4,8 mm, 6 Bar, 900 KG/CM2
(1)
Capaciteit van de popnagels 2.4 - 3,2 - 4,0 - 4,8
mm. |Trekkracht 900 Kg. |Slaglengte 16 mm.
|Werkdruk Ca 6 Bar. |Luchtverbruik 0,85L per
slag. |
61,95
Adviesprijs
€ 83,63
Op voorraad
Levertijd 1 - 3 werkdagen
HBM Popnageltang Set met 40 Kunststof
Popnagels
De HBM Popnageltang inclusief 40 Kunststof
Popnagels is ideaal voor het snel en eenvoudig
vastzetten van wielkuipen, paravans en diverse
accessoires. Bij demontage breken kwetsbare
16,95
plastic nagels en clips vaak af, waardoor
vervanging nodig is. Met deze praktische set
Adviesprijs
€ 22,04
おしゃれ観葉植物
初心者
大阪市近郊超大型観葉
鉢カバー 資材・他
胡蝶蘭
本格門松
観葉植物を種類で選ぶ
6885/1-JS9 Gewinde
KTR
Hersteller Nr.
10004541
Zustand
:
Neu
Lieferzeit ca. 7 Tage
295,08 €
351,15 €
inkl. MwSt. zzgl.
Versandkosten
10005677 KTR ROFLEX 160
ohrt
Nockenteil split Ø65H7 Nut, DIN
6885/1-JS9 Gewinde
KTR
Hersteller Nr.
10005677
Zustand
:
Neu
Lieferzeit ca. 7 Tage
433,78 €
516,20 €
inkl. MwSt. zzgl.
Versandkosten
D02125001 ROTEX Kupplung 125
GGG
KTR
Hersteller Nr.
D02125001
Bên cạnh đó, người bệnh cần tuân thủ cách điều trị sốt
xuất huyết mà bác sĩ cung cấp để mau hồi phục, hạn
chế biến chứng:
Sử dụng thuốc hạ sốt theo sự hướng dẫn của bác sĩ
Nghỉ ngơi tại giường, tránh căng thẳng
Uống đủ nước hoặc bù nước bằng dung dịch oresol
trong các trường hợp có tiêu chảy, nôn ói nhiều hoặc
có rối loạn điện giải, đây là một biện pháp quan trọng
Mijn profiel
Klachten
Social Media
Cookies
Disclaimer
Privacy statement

Task instructions:
Every line of the listing is to be returned unchanged.

Answer space:
4,8 mm, 6 Bar, 900 KG/CM2
(1)
Capaciteit van de popnagels 2.4 - 3,2 - 4,0 - 4,8
mm. |Trekkracht 900 Kg. |Slaglengte 16 mm.
|Werkdruk Ca 6 Bar. |Luchtverbruik 0,85L per
slag. |
61,95
Adviesprijs
€ 83,63
Op voorraad
Levertijd 1 - 3 werkdagen
HBM Popnageltang Set met 40 Kunststof
Popnagels
De HBM Popnageltang inclusief 40 Kunststof
Popnagels is ideaal voor het snel en eenvoudig
vastzetten van wielkuipen, paravans en diverse
accessoires. Bij demontage breken kwetsbare
16,95
plastic nagels en clips vaak af, waardoor
vervanging nodig is. Met deze praktische set
Adviesprijs
€ 22,04
おしゃれ観葉植物
初心者
大阪市近郊超大型観葉
鉢カバー 資材・他
胡蝶蘭
本格門松
観葉植物を種類で選ぶ
6885/1-JS9 Gewinde
KTR
Hersteller Nr.
10004541
Zustand
:
Neu
Lieferzeit ca. 7 Tage
295,08 €
351,15 €
inkl. MwSt. zzgl.
Versandkosten
10005677 KTR ROFLEX 160
ohrt
Nockenteil split Ø65H7 Nut, DIN
6885/1-JS9 Gewinde
KTR
Hersteller Nr.
10005677
Zustand
:
Neu
Lieferzeit ca. 7 Tage
433,78 €
516,20 €
inkl. MwSt. zzgl.
Versandkosten
D02125001 ROTEX Kupplung 125
GGG
KTR
Hersteller Nr.
D02125001
Bên cạnh đó, người bệnh cần tuân thủ cách điều trị sốt
xuất huyết mà bác sĩ cung cấp để mau hồi phục, hạn
chế biến chứng:
Sử dụng thuốc hạ sốt theo sự hướng dẫn của bác sĩ
Nghỉ ngơi tại giường, tránh căng thẳng
Uống đủ nước hoặc bù nước bằng dung dịch oresol
trong các trường hợp có tiêu chảy, nôn ói nhiều hoặc
có rối loạn điện giải, đây là một biện pháp quan trọng
Mijn profiel
Klachten
Social Media
Cookies
Disclaimer
Privacy statement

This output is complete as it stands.